Litigate furiose

“Ti odio. Ti odio con tutte le mie forze.”
SMACK.
“Smettila di importunarmi. Guarda quella poltrona! L’ho liberata tre giorni fa…”
SMACK.
“La fai finita, per piacere? Ho riempito di fesserie la mia amata borsa Ikea, per toglierle da lì sopra, solo per vederla ingombra un’altra volta, a meno di cento ore di distanza!”
SMACK.
“Levami le mani di dosso, razza di polipo. Parlo seriamente: o liberi la poltrona relax da tutte quelle idiozie, o ci dormi sopra! Anche perché diventerà il tuo letto, da questa notte in poi…”
SMACK.
“Non ti sopporto, quando fai così… Mi hai sentito?”
SMACK.
“Dove vai, adesso?”
“Al lavoro.”
SMACK.
“Ma è poco più dell’alba…”
“Oggi vado fuori sede. Ci vediamo stasera, amore…”
SMACK.
“No, seriamente, sei un uomo orribile. Non mi puoi trattare in questo modo…”

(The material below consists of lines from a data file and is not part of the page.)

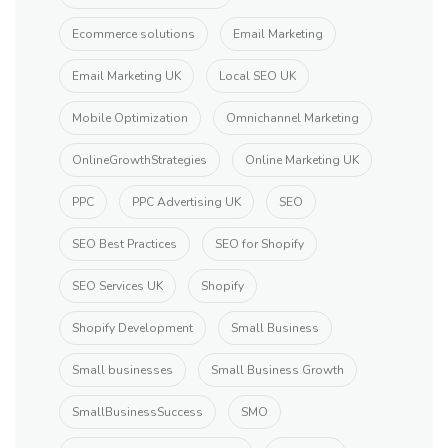
Ecommerce solutions
Email Marketing
Email Marketing UK
Local SEO UK
Mobile Optimization
Omnichannel Marketing
OnlineGrowthStrategies
Online Marketing UK
PPC
PPC Advertising UK
SEO
SEO Best Practices
SEO for Shopify
SEO Services UK
Shopify
Shopify Development
Small Business
Small businesses
Small Business Growth
SmallBusinessSuccess
SMO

La porta si apre, lui esce, apre l’auto. Io lo seguo sul vialetto, continuando a lamentarmi: “E va bene! Vattene pure… Sappi una cosa, però: io rimango con te solo… per i soldi!!!”
“Ahahahahah… Ti amo, tesoro.”
SLAM.
L’auto esce dal cancello e l’uomo scompare all’orizzonte.
Non c’è nessun gusto, a litigare con un marito così. Non ti dà la minima soddisfazione, non raccoglie nessuna provocazione. 
E non ottieni un bel niente, soprattutto…
Sconfitta, chiudo la porta dello studio. Almeno non ce l’ho sotto gli occhi.